Book talk by Prof. Amy Motlagh

Abstract line drawings hang above the title "COLORBLIND" on Amy Motlagh's book cover.

Event Date

Location
King Hall, room 1301

With this book, Amy Motlagh considers how racial thinking underpins cultural practices in Iran and the Iranian diaspora. Despite cultural traditions depicting black people and the documented presence of black Iranians, many have insisted that race is not an important aspect of Iranian culture, that "blackness" does not exist in Iran. Instead, it is the notion of being "Persian" that binds all Iranians together. But, as Motlagh argues, the word "Persian" masks a long racial history that depends on the specter of blackness to define what is truly Iranian.
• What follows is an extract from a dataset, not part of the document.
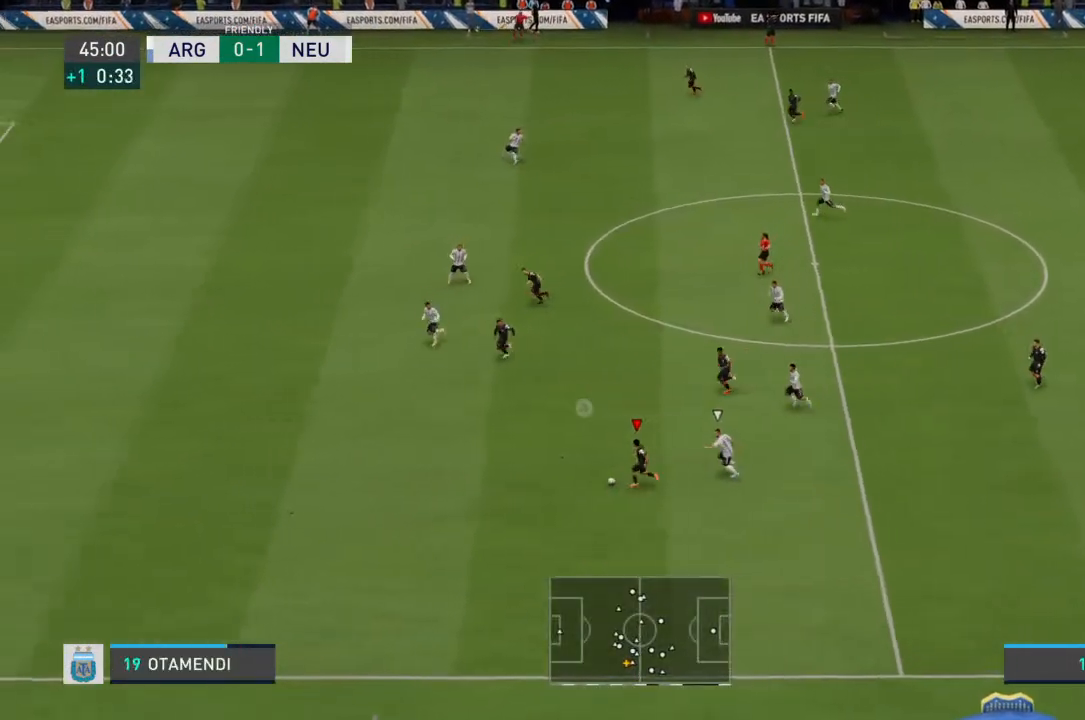
{"buttons": ["R2"], "left_stick": "left", "right_stick": "center", "events": []}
Amy Motlagh is the author of Burying the Beloved: Realism and Reform in Modern Iran (2012) and Colorblind: Racial Thinking and Cultural Production in Iran and the Diaspora (2026), as well as the translator of The Space Between Us (Yek ruz mandeh beh ‘ayd-e pak; 2014) by Zoya Pirzad. She is an associate professor of Comparative Literature and Middle East/South Asia Studies at UC Davis, and is the inaugural Bita Daryabari Presidential Chair in Persian Language and Literature.